** Opening Data block **

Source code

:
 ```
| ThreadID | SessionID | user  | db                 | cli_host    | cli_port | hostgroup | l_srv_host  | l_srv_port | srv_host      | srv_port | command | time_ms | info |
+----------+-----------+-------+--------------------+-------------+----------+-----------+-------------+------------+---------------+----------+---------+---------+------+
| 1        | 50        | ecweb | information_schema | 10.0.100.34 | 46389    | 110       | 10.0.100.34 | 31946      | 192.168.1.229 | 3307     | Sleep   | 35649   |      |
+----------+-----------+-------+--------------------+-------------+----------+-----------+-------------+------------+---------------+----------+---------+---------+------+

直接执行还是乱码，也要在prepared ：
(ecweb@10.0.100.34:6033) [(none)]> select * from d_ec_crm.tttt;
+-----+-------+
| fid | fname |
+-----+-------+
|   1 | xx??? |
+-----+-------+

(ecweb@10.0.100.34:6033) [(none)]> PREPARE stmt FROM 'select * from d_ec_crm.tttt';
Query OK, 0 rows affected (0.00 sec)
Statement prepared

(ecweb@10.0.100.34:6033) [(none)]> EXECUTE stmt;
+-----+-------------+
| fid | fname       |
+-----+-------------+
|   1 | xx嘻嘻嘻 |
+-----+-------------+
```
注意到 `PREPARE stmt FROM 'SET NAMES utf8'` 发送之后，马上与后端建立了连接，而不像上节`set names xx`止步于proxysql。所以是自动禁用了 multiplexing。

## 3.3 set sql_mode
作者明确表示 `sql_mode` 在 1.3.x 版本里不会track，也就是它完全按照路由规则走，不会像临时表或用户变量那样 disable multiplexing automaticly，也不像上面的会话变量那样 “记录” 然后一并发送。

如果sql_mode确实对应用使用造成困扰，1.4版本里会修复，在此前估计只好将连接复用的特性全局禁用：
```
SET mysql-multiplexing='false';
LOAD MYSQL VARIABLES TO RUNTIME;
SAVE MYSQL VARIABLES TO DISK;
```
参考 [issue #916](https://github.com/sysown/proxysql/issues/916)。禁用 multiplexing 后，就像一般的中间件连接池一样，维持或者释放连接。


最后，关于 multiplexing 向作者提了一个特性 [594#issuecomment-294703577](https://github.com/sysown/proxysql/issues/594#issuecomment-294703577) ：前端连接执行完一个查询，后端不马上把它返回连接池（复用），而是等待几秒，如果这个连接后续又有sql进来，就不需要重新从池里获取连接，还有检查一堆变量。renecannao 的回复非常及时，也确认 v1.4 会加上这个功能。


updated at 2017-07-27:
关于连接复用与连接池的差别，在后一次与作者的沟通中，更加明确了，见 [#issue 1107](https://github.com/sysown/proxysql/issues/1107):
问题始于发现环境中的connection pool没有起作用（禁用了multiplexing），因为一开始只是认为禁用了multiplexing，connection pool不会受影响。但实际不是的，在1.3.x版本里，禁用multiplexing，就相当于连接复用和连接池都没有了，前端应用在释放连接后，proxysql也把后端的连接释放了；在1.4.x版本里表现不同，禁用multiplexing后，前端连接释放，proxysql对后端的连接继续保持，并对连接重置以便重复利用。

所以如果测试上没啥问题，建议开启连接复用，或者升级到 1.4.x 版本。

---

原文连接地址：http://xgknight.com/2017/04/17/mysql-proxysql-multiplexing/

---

** Closing Data block **

In the records above, find each line with the string "VARIABLES" and list it.

LOAD MYSQL VARIABLES TO RUNTIME;
SAVE MYSQL VARIABLES TO DISK;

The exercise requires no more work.